> Considering Wikipedia, Breitbart, WUWT, Climate Depot, which is more reliable about global warming?

Considering Wikipedia, Breitbart, WUWT, Climate Depot, which is more reliable about global warming?

Posted at: 2015-03-12 
What is a reliable source in popular media?

Considering that honest science articles aren't easy to read, what is the next best alternative?

Breitbart, WUWT, and Climate Depot are each run by a small handful of well-documented hard-core anti-science ideologues who take money from the fossil fuel industry. Many Wikipedia pages are sloppily done or have errors (although the system does have some built-in correctibility), but Wikipedia has many thousands of active editors, which makes the kind of severe systematic bias and dishonesty so rampant on Breitbart, WUWT, and Climate Depot much more difficult to sustain. I don't think many science professors would recommend that their students use Wikipedia as a main source of information, but that is NOT what the anti-science kooks are claiming. They claim NOT that science texts and peer-reviewed articles are more reliable than Wikipedia, but that their fossil fuel industry disinformation sites (most, like WUWT, run by non-scientists who are rabidly ANTI-science) are better sources than Wikipedia. They try to dodge this, just as they will deny that their anti-science is anything much beyond a pack of 20 year-old warmed over lies, UNLESS the greatest conspiracy in the history of the known universe has been occurring. These anti-science wanna con-artists are so full of hypocrisy it pours out their ears. They would like people to believe that one weatherman funded by Koch is pure and objective while thousands of Wiki editors from around the world, with all sorts of specialties and opinions, are systematically biased. Or, more to the point, they think that by shoveling 20 year old pre-fab 8th hand copy-pasted anti-science 24-7, people will be so numbed that they stop asking whether there is the slightest consistency in the BS torrents of these science-hating crackpots.

**EXERCISE REQUIREMENTS**:
1. According to the post about global warming sources, what makes severe systematic bias harder to sustain on Wikipedia?
2. Write the next few sentences of the post about global warming sources, picking up after its final sentence.

**DATASET SECTION**:
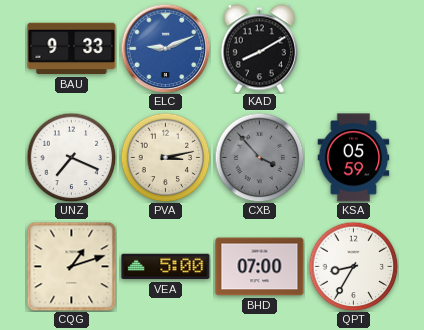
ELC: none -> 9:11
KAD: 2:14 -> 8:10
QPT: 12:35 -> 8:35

**ANSWERS BY TASK**:
1. Wikipedia has many thousands of active editors.

2.
http://www.desmogblog.com/directory/voca...

http://www.desmogblog.com/anthony-watts

http://www.desmogblog.com/directory/voca...

As Maxx has said, Climate Depot is mainly a collection of links, the day's talking points, if you like. I am always amused when people slate Climate Depot because it only occasionally expresses an opinion.

WUWT is on my list but I don't read all the articles by any means. After some time it becomes like this site, you can sort out the articles to avoid just by skimming the headlines.

You might like Judith Curry's site: http://judithcurry.com/

Wikipedia. But read the referenced articles.

Not wikipedia they are biased too, although I do go there a lot, I remember reading about a list of droughts and heatwaves in Australia going back to the late 1700's that has dissapeared now, replaced by versions that only talk about more modern heatwaves and droughts and implying they are caused by global warming.

I would suggest going to as many places as possible, but be skeptical about them, don't swallow everything they say and check the sources, the more source of info and the more different points of view you read the better, you just have to sort the wheat from the chaff.

Certainly not Wikipedia, for this is what is says about H. H. Lamb, "In 1971 Lamb decided to base his pioneering research at a university, and he became the first Director of the Climatic Research Unit established in 1972 in the School of Environmental Sciences at the University of East Anglia.[1] In 1973 and 1975 he arranged for two international conferences which were hosted in Norwich. At first his view was that global cooling would lead within 10,000 years to a future ice age and he was known as “the ice man”, but over a period including the UK's exceptional drought and heat wave of 1975–76 he changed to predicting that global warming could have serious effects within a century. "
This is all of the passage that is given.